(TASK): Reproduce each of the following records word for word, with no changes.

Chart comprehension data

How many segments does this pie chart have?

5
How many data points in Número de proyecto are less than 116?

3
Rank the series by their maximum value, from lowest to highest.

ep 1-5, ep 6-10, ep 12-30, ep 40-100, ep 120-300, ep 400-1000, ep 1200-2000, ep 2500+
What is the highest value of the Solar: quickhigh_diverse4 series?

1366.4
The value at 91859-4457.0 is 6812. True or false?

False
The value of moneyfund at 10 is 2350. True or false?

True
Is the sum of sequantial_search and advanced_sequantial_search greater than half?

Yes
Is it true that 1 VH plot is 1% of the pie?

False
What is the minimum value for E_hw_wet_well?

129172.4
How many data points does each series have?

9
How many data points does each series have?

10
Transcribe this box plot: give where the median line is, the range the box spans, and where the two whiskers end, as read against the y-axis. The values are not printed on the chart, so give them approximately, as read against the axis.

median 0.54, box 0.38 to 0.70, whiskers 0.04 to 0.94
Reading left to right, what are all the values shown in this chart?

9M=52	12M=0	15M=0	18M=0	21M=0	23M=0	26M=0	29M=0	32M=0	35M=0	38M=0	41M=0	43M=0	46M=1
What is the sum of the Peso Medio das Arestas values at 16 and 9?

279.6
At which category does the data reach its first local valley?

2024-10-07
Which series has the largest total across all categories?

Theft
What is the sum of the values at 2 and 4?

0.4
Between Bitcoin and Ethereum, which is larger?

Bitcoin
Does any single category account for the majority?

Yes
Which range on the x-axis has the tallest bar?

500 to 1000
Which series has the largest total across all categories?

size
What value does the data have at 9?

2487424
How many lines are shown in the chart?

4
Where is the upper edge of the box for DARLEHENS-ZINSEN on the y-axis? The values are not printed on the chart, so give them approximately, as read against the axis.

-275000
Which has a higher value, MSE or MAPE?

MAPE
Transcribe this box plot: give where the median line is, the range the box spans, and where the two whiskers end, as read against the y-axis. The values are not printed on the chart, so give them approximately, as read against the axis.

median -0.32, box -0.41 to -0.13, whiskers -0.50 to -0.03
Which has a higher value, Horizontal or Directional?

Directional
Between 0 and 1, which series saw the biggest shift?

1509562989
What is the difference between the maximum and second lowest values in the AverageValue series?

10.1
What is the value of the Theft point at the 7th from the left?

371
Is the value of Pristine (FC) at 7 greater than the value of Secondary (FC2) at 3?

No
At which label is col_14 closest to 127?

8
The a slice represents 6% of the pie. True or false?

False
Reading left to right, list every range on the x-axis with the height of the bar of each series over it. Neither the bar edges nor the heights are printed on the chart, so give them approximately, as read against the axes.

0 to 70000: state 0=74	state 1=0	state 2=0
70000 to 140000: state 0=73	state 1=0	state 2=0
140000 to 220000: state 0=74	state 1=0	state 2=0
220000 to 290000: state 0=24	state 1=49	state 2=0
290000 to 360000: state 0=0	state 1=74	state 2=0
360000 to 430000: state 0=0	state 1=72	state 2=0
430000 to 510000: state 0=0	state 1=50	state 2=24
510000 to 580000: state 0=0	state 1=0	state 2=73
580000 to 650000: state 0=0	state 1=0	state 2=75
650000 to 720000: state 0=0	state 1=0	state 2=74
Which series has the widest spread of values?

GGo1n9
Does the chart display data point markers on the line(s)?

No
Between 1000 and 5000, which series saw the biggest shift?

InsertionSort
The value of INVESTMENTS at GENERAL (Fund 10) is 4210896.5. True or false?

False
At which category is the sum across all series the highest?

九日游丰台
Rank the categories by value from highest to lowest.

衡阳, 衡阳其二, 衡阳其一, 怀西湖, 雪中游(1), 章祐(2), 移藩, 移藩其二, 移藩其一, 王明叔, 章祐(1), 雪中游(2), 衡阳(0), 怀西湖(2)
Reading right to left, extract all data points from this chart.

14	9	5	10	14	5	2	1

(ANSWER TO THIS PROBLEM):
How many segments does this pie chart have?

5
How many data points in Número de proyecto are less than 116?

3
Rank the series by their maximum value, from lowest to highest.

ep 1-5, ep 6-10, ep 12-30, ep 40-100, ep 120-300, ep 400-1000, ep 1200-2000, ep 2500+
What is the highest value of the Solar: quickhigh_diverse4 series?

1366.4
The value at 91859-4457.0 is 6812. True or false?

False
The value of moneyfund at 10 is 2350. True or false?

True
Is the sum of sequantial_search and advanced_sequantial_search greater than half?

Yes
Is it true that 1 VH plot is 1% of the pie?

False
What is the minimum value for E_hw_wet_well?

129172.4
How many data points does each series have?

9
How many data points does each series have?

10
Transcribe this box plot: give where the median line is, the range the box spans, and where the two whiskers end, as read against the y-axis. The values are not printed on the chart, so give them approximately, as read against the axis.

median 0.54, box 0.38 to 0.70, whiskers 0.04 to 0.94
Reading left to right, what are all the values shown in this chart?

9M=52	12M=0	15M=0	18M=0	21M=0	23M=0	26M=0	29M=0	32M=0	35M=0	38M=0	41M=0	43M=0	46M=1
What is the sum of the Peso Medio das Arestas values at 16 and 9?

279.6
At which category does the data reach its first local valley?

2024-10-07
Which series has the largest total across all categories?

Theft
What is the sum of the values at 2 and 4?

0.4
Between Bitcoin and Ethereum, which is larger?

Bitcoin
Does any single category account for the majority?

Yes
Which range on the x-axis has the tallest bar?

500 to 1000
Which series has the largest total across all categories?

size
What value does the data have at 9?

2487424
How many lines are shown in the chart?

4
Where is the upper edge of the box for DARLEHENS-ZINSEN on the y-axis? The values are not printed on the chart, so give them approximately, as read against the axis.

-275000
Which has a higher value, MSE or MAPE?

MAPE
Transcribe this box plot: give where the median line is, the range the box spans, and where the two whiskers end, as read against the y-axis. The values are not printed on the chart, so give them approximately, as read against the axis.

median -0.32, box -0.41 to -0.13, whiskers -0.50 to -0.03
Which has a higher value, Horizontal or Directional?

Directional
Between 0 and 1, which series saw the biggest shift?

1509562989
What is the difference between the maximum and second lowest values in the AverageValue series?

10.1
What is the value of the Theft point at the 7th from the left?

371
Is the value of Pristine (FC) at 7 greater than the value of Secondary (FC2) at 3?

No
At which label is col_14 closest to 127?

8
The a slice represents 6% of the pie. True or false?

False
Reading left to right, list every range on the x-axis with the height of the bar of each series over it. Neither the bar edges nor the heights are printed on the chart, so give them approximately, as read against the axes.

0 to 70000: state 0=74	state 1=0	state 2=0
70000 to 140000: state 0=73	state 1=0	state 2=0
140000 to 220000: state 0=74	state 1=0	state 2=0
220000 to 290000: state 0=24	state 1=49	state 2=0
290000 to 360000: state 0=0	state 1=74	state 2=0
360000 to 430000: state 0=0	state 1=72	state 2=0
430000 to 510000: state 0=0	state 1=50	state 2=24
510000 to 580000: state 0=0	state 1=0	state 2=73
580000 to 650000: state 0=0	state 1=0	state 2=75
650000 to 720000: state 0=0	state 1=0	state 2=74
Which series has the widest spread of values?

GGo1n9
Does the chart display data point markers on the line(s)?

No
Between 1000 and 5000, which series saw the biggest shift?

InsertionSort
The value of INVESTMENTS at GENERAL (Fund 10) is 4210896.5. True or false?

False
At which category is the sum across all series the highest?

九日游丰台
Rank the categories by value from highest to lowest.

衡阳, 衡阳其二, 衡阳其一, 怀西湖, 雪中游(1), 章祐(2), 移藩, 移藩其二, 移藩其一, 王明叔, 章祐(1), 雪中游(2), 衡阳(0), 怀西湖(2)
Reading right to left, extract all data points from this chart.

14	9	5	10	14	5	2	1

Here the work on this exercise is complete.